参照文章:
最近、話題の企業の上場が相次いでいます。
12月23日はこの時期が1年の間でも最も忙しいというこちらの企業が東証2部への上場を果たしました。
酒の販売などを手掛けるカクヤスです。
この業界ではトップを走るカクヤスですが、成長を支えているのは安さだけにとどまらないサービスでした。
株式会社カクヤス
[blogcard url="https://www.kakuyasu.co.jp/"]
12月23日、東証2部に上場したカクヤス。
初日の終値は売り出し価格をおよそ15%上回る1,835円でした。
カクヤスの佐藤順一社長、
お客様の要望・期待には何でも応えたいと社員全員が思うことを目指してつくってきた会社なので、その気持ちは忘れたくない。
ピンク色の看板がトレードマークのカクヤス。
定価よりも安い価格でビールや日本酒のほか、つまみなども販売しています。
また繁華街にある店舗ではワインの品揃えを充実させるなど店のある地域に応じた品揃えも強みです。
独自戦略
東京・北区で創業したカクヤス。
当時は普通の町の酒屋さんでした。
そのカクヤスが売上高1,000億円を超える業界最大手に成長できた背景には独自の戦略があります。
例えば港区・赤坂に今年オープンした「KAKUYASU class 赤坂二丁目店」。
広さは30平米以下と決して広くはありません。
その横には店の3倍ほどある倉庫が…
その倉庫で行われていたのが配達用の仕分けです。

収集データ:
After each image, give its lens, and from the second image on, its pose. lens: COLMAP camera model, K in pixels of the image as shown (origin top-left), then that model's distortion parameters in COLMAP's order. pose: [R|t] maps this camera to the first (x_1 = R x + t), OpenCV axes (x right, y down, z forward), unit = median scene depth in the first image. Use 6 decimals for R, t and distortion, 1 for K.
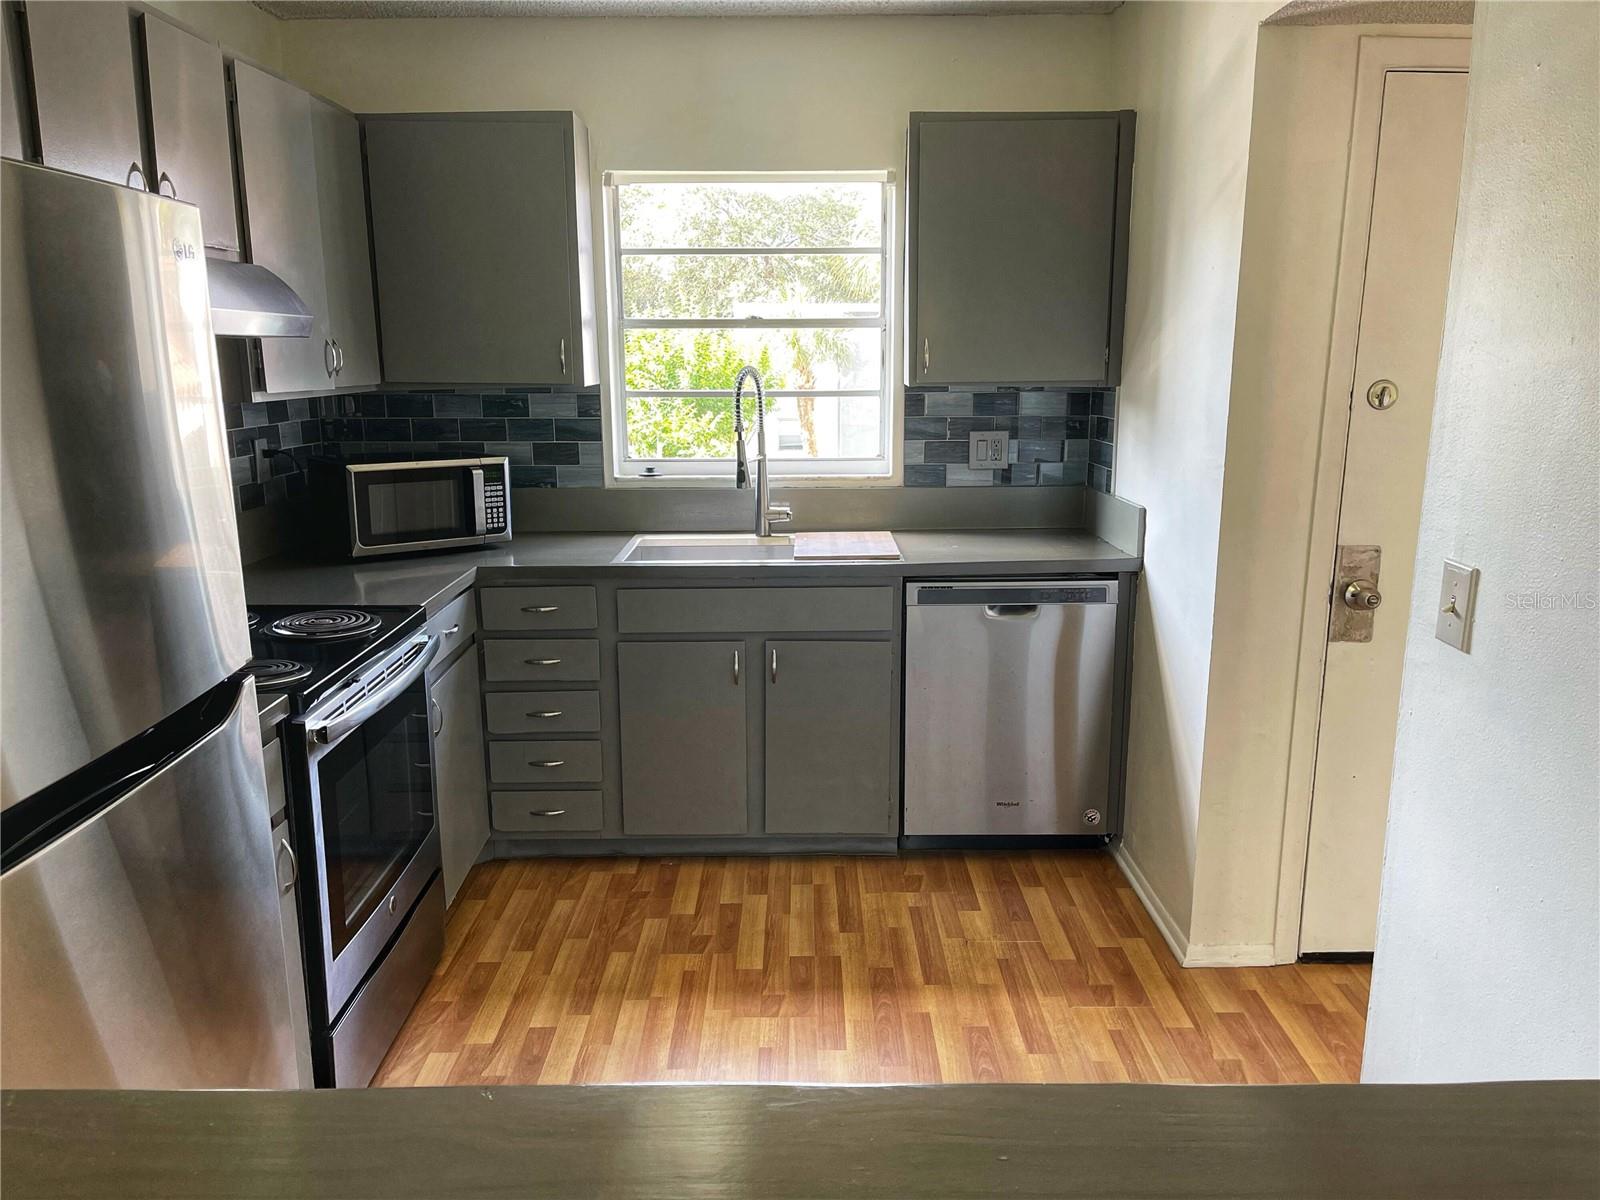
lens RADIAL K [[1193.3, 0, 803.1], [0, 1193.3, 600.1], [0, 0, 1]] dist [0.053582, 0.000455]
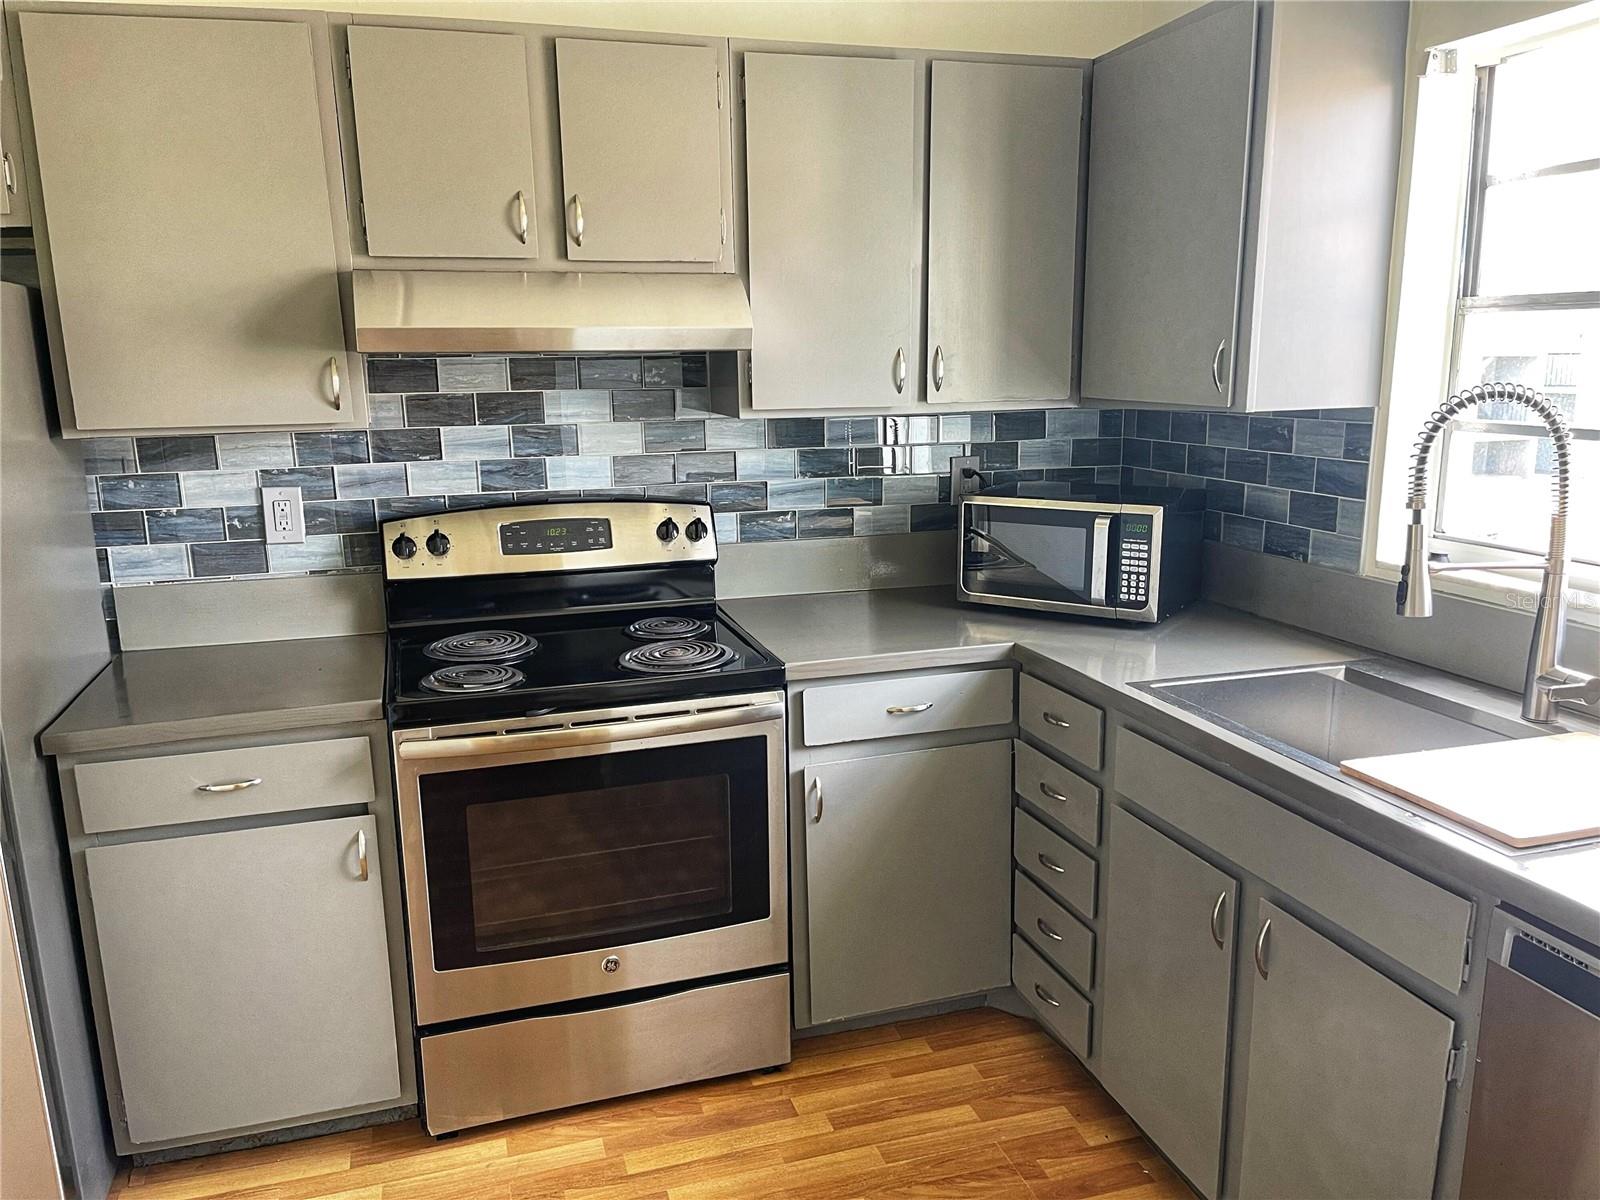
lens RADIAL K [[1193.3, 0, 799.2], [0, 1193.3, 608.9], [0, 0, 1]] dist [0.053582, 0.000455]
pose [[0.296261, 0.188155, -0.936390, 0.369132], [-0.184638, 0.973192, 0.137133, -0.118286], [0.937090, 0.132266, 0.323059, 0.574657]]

必須課題:
A – カクヤスに関する文章では、東証2部上場初日の終値はいくらだったと書かれていますか。
B – カクヤスに関する文章を、最後の文に続けて引き継ぎ、書き進めてください。

解答結果:
A – 1,835円です。

B –
カクヤス最大の特徴はビール1本から無料で配達すること。
注文すれば1時間以内に店や自宅に届けてくれます。
夕方3時くらいから9時くらいまでは伝票が上がり続けている。
普段の比にならないというと大げさだが確かに忙しい。
体感で言うと1.5倍以上多くなっている。
1年で最も忙しい年末でもお客様の注文に細かく対応する御用聞きともいえるこの配達サービス。それを支えるのが集中出店です。
全国およそ150店舗中、121店が東京23区に集中。
特に港区など繁華街の多いエリアには高密度で出店しています。
ほかは大阪市、横浜市など飲食店が多く、需要が見込める地域にしか店を出していません。
人材確保
ただ小売店や宅配業者は人手不足が深刻な業種。
カクヤスは何故こうした配達サービスを維持できるのでしょうか?
高校生の新卒採用を重視している。
カクヤスでは全国およそ2,000校の高校を訪問。就職先として選んでもらえるよう高校の先生たちとの関係づくりに力を入れていて、毎年およそ120人を正社員として採用しています。
今年入社の新卒社員は、
進路指導の先生にこんな仕事があると言われて。
そんな仕事に就こうか決めていなかったので。
紹介されて面白そう、行ってみようかなと。
高校生を積極的に採用することで自前の配達網を作り上げているのです。
今回の上場には採用につなげたいという思いもあります。
ほかの上場企業が採用に来ているので採用は厳しくなっている。
今回そういったことも機に上場しようというのも動機としてある。
こうして作り上げたきめ細かな配達網。
佐藤社長は新たなビジネスの種になると見ています。
正午から午後4時は注文が少ないのでトラックが空いている。
これからIPO(新規上場)すると、この時間帯で運べるものをわれわれは手掛けることになるかと思う。
お届けのプラットフォームになることがこれから企業価値を上げていくうえで重要なこと。